Wichtige Aufgaben in diesem Monat
Für größere Früchte solltest du den Fruchtbehang ausdünnen. Bruchgefährdete Äste musst du rechtzeitig stützen. Stark tragende Bäume versorgst du zusätzlich mit „Gärtner Pötschkes Pflanzenfutter für Obstgehölze“ und gießt sie bei Trockenheit ausreichend. Jetzt kannst du auch Absenker von Beerensträuchern machen. Den Sommerschnitt der Weinreben führst du nach der Blüte durch und brichst dabei die Geiztriebe aus. Himbeeren lichtest du auf etwa zehn Ruten pro Meter aus und düngst sie anschließend. Bei Obstbäumen solltest du auf einen Befall mit Spitzendürre (Monilia) achten – befallene Zweige schneidest du scharf zurück und verbrennst oder entsorgst sie. Reifende Kirschen schützt du mit Netzen vor Vogelfraß. Fallobst liest du regelmäßig auf und entsorgst es, um Krankheitserreger und Schädlinge zu vernichten.
Gärtner Poetschkes Tipp: Sammle Fallobst täglich ein und entsorge es im Hausmüll statt auf dem Kompost – so unterbrichst du den Vermehrungskreislauf von Obstmade, Monilia und anderen Schädlingen wirkungsvoll.
Häufig gestellte Fragen
Welche Arbeiten sind im Obstgarten im Juni besonders wichtig?

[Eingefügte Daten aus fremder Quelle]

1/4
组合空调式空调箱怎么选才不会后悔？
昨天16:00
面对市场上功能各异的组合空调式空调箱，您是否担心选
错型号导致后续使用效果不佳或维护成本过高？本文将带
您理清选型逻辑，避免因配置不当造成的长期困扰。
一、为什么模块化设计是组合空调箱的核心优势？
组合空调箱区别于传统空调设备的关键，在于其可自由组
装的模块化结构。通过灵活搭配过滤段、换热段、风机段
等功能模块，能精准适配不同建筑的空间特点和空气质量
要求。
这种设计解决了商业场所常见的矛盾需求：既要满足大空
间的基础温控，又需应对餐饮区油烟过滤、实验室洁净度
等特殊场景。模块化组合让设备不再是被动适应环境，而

Im Juni solltest du den Fruchtbehang ausdünnen, bruchgefährdete Äste stützen, stark tragende Bäume düngen und gießen, Himbeeren auslichten sowie den Sommerschnitt an Weinreben durchführen.
Warum muss ich Fallobst im Juni regelmäßig aufsammeln?
Fallobst enthält oft Krankheitserreger wie Monilia oder Schädlinge wie die Obstmade. Durch regelmäßiges Aufsammeln und Entsorgen verhinderst du, dass sich diese weiter ausbreiten und deine Ernte gefährden.